Testo fornito »

━━━

[#P] Una studentessa ci spiega le ragioni dello sciopero

| 20 Novembre 2012 | 0 Comments

Chi pensava che quella del 21 ottobre si sarebbe ridotta ad una semplice manifestazione sporadica dovrà ricredersi.
Ancora una volta e più agguerriti che mai, gli studenti di tutte le scuole sono scesi in piazza per dire NO alla “spending review” (la revisione della spesa).
Troppe le conseguenze negative di questo provvedimento: ventiquattro mila esuberi nella Pubblica Amministrazione, la chiusura di milleseicento uffici dello Stato, il blocco dei contratti per quattro anni e, soprattutto, trentadue mila posti letto in meno e centoventi piccoli ospedali a rischio.

Mentre il corte si spostava da Porta Napoli a Piazza Sant’Oronzo, ogni studente ha potuto esprimere il proprio dissenso nei confronti di una politica ingiusta la cui austerità colpisce soprattutto il mondo della scuola.
L’approvazione del disegno di legge “Aprea” porterebbe alla privazione di quei diritti per i quali i nostri studenti sessantottini tanto hanno lottato: dal diritto di assemblea per gli studenti, alla libertà d’insegnamento.
Con l’abrogazione di alcuni fondamentali articoli del decreto legislativo del 1994, infatti, cesseranno di avere efficacia tutte quelle disposizioni che hanno reso la scuola realmente collegiale e democratica non dando più , di conseguenza, la possibilità agli studenti ed ai genitori di svolgere un ruolo attivo nel consiglio d’istituto.
Ma ciò che sconvolge maggiormente è il carattere aziendale che si vuole attribuire alla scuola italiana. Saranno i singoli istituti a concorrere alla formazione anche del bilancio dello Stato, attraverso un’autonomia finanziaria e di bilancio.

━━━

Consegne »
a: Riscrivi il passo del testo sullo sciopero da "Ancora una volta" a "revisione della spesa).", mettendo "strada" al posto di "piazza".
b: Secondo il testo sullo sciopero, quanti esuberi nella Pubblica Amministrazione comporta la "spending review"?
c: Quali conseguenze negative della "spending review" elenca il testo sullo sciopero?

Dati forniti »
━━━

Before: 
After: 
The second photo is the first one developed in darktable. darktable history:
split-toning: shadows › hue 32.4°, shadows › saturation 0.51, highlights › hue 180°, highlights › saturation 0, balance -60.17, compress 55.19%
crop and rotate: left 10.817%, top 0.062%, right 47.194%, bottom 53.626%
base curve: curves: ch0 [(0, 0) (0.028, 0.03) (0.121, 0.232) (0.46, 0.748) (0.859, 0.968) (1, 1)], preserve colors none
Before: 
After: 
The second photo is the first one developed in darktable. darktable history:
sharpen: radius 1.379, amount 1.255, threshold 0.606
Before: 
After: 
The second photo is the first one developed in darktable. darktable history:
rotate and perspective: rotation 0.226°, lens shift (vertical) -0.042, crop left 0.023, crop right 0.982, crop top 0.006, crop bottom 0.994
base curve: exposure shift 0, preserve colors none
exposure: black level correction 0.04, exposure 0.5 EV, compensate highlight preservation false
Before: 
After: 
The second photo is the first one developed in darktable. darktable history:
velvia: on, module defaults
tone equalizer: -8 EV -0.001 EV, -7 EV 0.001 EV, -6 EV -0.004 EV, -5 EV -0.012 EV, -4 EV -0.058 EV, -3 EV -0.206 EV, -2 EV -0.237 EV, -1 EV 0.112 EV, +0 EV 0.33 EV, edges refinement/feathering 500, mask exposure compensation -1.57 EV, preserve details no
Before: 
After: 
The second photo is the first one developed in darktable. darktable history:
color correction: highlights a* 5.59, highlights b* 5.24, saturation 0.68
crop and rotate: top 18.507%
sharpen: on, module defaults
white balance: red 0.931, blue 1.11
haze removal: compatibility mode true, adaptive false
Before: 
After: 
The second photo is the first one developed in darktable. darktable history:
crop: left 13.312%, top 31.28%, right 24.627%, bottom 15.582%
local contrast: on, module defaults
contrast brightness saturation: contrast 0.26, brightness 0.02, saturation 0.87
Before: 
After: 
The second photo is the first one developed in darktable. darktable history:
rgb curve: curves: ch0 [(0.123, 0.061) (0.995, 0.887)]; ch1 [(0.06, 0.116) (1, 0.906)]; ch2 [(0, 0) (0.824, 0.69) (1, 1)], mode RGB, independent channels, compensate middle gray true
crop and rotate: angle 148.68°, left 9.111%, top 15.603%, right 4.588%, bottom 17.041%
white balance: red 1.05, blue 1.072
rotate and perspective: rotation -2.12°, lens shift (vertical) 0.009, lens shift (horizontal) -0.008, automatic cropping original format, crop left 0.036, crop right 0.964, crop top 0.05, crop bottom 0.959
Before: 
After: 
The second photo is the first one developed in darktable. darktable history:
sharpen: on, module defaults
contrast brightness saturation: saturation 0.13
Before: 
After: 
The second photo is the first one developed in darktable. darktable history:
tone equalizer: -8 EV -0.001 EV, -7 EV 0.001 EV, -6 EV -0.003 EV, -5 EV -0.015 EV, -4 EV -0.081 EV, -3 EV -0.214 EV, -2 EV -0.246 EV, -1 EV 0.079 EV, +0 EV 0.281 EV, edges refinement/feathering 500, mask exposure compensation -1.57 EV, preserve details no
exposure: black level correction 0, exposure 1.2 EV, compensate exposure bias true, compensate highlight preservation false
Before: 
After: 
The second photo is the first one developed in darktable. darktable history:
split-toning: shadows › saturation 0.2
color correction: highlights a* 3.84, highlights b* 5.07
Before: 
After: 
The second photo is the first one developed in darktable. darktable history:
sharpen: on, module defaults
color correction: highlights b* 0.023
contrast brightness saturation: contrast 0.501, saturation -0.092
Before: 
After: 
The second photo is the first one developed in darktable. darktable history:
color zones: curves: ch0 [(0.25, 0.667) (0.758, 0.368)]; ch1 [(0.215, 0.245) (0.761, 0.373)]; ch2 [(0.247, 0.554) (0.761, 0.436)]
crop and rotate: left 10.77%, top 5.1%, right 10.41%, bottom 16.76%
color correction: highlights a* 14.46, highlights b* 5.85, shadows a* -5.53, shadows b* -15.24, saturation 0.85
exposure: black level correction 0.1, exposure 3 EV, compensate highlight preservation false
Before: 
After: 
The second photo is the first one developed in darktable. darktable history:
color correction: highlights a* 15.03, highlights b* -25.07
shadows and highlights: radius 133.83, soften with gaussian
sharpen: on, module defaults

━━━

Risposte »
a:
Ancora una volta e più agguerriti che mai, gli studenti di tutte le scuole sono scesi in strada per dire NO alla “spending review” (la revisione della spesa).

b: Ventiquattro mila.

c:
- ventiquattro mila esuberi nella Pubblica Amministrazione
- la chiusura di milleseicento uffici dello Stato
- il blocco dei contratti per quattro anni
- trentadue mila posti letto in meno
- centoventi piccoli ospedali a rischio